→ Task description: Update the data from the start through the line containing "ಧಾರಾವಾಹಿಯೊಂದು", replacing "Transcribe" with "Write out" and leaving everything else unchanged. Leave the pictures out of your answer.

— Begin Stored records —

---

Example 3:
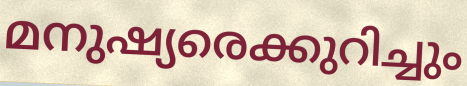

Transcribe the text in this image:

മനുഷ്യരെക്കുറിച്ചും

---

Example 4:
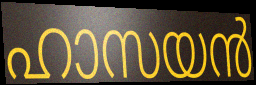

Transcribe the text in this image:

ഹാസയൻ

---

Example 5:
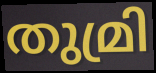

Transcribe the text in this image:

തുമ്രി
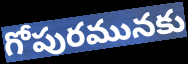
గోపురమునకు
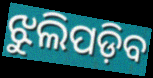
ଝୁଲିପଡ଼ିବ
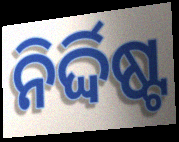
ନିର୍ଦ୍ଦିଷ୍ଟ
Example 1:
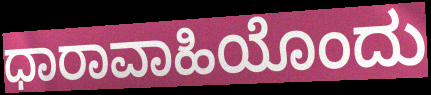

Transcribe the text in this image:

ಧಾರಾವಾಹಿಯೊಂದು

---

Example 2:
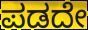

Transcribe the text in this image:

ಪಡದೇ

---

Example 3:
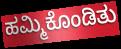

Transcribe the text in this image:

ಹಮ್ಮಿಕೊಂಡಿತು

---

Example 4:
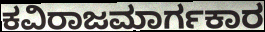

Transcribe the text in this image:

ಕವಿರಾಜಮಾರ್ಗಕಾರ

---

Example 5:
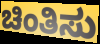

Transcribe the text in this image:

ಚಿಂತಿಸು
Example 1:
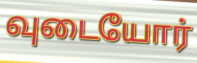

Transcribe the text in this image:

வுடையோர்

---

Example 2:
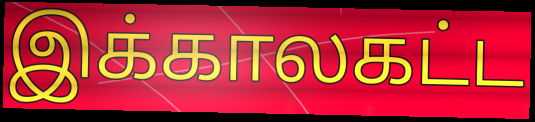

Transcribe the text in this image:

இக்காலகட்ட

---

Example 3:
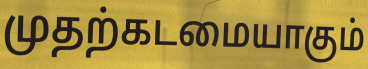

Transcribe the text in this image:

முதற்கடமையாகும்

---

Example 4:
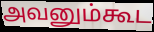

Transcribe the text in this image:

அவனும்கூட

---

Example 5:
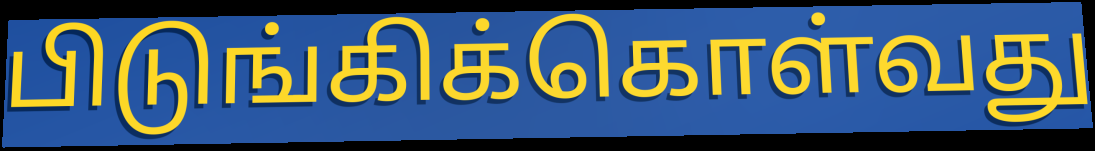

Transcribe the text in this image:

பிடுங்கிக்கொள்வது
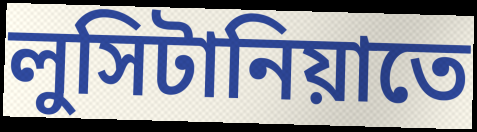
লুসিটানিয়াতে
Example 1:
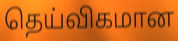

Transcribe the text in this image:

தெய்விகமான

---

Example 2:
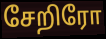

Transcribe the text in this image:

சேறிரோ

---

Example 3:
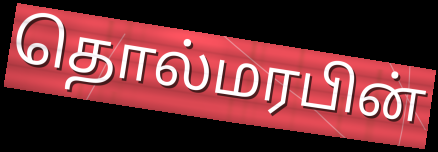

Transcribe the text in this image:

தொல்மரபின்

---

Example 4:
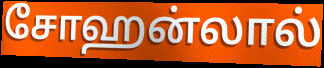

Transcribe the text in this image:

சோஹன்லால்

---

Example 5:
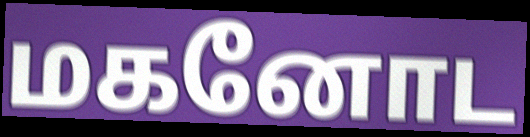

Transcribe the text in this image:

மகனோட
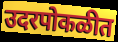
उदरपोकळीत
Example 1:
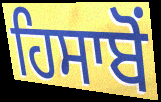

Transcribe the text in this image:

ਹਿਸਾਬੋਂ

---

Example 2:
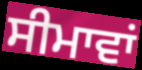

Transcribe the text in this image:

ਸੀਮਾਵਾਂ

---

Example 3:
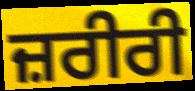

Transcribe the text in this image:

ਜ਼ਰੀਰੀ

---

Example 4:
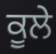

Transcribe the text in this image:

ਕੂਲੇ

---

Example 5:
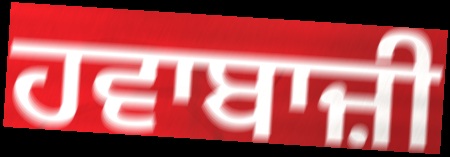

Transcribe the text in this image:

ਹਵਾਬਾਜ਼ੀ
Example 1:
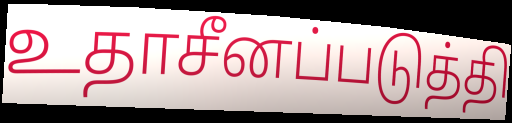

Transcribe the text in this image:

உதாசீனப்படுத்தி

— End Stored records —

→ Answer to the problem:
---

Example 3:

Write out the text in this image:

മനുഷ്യരെക്കുറിച്ചും

---

Example 4:

Write out the text in this image:

ഹാസയൻ

---

Example 5:

Write out the text in this image:

തുമ്രി
గోపురమునకు
ଝୁଲିପଡ଼ିବ
ନିର୍ଦ୍ଦିଷ୍ଟ
Example 1:

Write out the text in this image:

ಧಾರಾವಾಹಿಯೊಂದು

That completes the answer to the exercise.